On raconte que Śiva apparut à ses parents, leur laissant le choix entre une progéniture nombreuse mais peu brillante, et un seul enfant dont la vie serait courte mais admirable. Le couple ayant opté pour la seconde proposition, Ādi Śaṅkara vint au monde[5]. Il naquit dans le petit village de Kaladî, dans le Kerala, au sud de l'Inde. Ses parents appartenaient à la caste des brahmanes nambûdiri[6]. Malgré la mort précoce de son père, Śaṅkara reçoit l'initiation brahmanique à 5 ans et commence dès lors l'étude des textes sacrés.

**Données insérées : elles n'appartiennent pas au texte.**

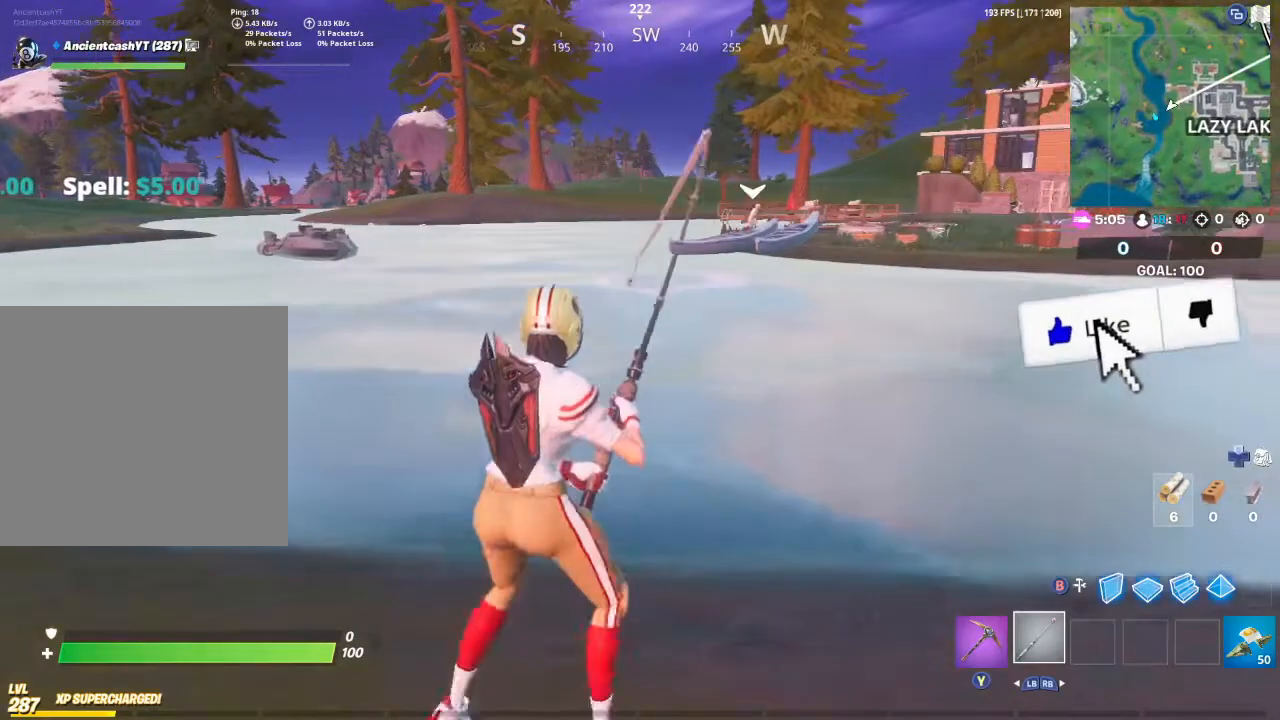
{"buttons": [], "left_stick": "right", "right_stick": "center", "events": []}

On rapporte de nombreux miracles effectués dès cette époque et une mémoire hors du commun (il aurait mémorisé en trois ans l'ensemble des quatre Veda)[7]. Naturellement poussé vers l'ascétisme, Śaṅkara renonce à toute vie familiale lorsqu'un crocodile manque de lui arracher la jambe, ce qu'il interprète comme un signe de la brièveté de sa vie qu'il décide alors de consacrer à la recherche de la vérité[8]. Il devient alors renonçant à l'âge de 8 ans[7].
Śaṅkara se mit ensuite à la recherche d'un guru apte à le guider dans sa recherche spirituelle. Il partit pour le centre de l'Inde au bord de la rivière Narmada, où il rencontra un disciple du grand Gauḍapāda, auteur de la Māṇḍūkyakārikā[2], commentaire fameux de la Māṇḍūkya Upaniṣad. Ce disciple, nommé Govinda, l'initia à l'ordre le plus ascétique qui puisse se trouver alors en Inde. Dès lors, Śaṅkara voyagea à travers le pays, composant des commentaires des textes sacrés de l'hindouisme.
Lors de ses rencontres avec de nombreuses autorités de différentes écoles, Śaṅkara se révèle être un brillant orateur et prédicateur[7] capable de contrer les spéculateurs hétérodoxes et tout contradicteur en général, y compris d'écoles āstika (orthodoxes).
Il a notamment eu un débat philosophique avec Kūmarila Bhaṭṭa[9] de l'école traditionnelle Mīmāṃsā, dont il sortit vainqueur[3].
Śaṅkara, qui était suivi par de nombreux disciples, se rendit au Cachemire, où se trouvait un trône dédié à Sarasvatī, et sur lequel seul celui qui remportera tous les débats entre les brahmanes présents pourra s'asseoir, chose qui n'était jamais arrivée. Il n'eut pas de mal à contrer ses adversaires et put prendre place en ce lieu sacré sous les auspices de la déesse[5].
Ādi Śaṅkara purifia considérablement le rituel tantrique[10]. Il exhorta les desservants des temples à remplacer les offrandes de boissons alcoolisées (madya), de viande (māṃsa) et de poisson (matsya) par des offrandes de riz, de fleurs et de laitages[10]. Dans certaines régions de la péninsule, le sang tant humain qu'animal coulait à flots[10]. Shankara fut très ferme : le vrai sens du sacrifice est intérieur ; il faut l'âme à l'Âme, et non barbouiller de sang les idoles[10].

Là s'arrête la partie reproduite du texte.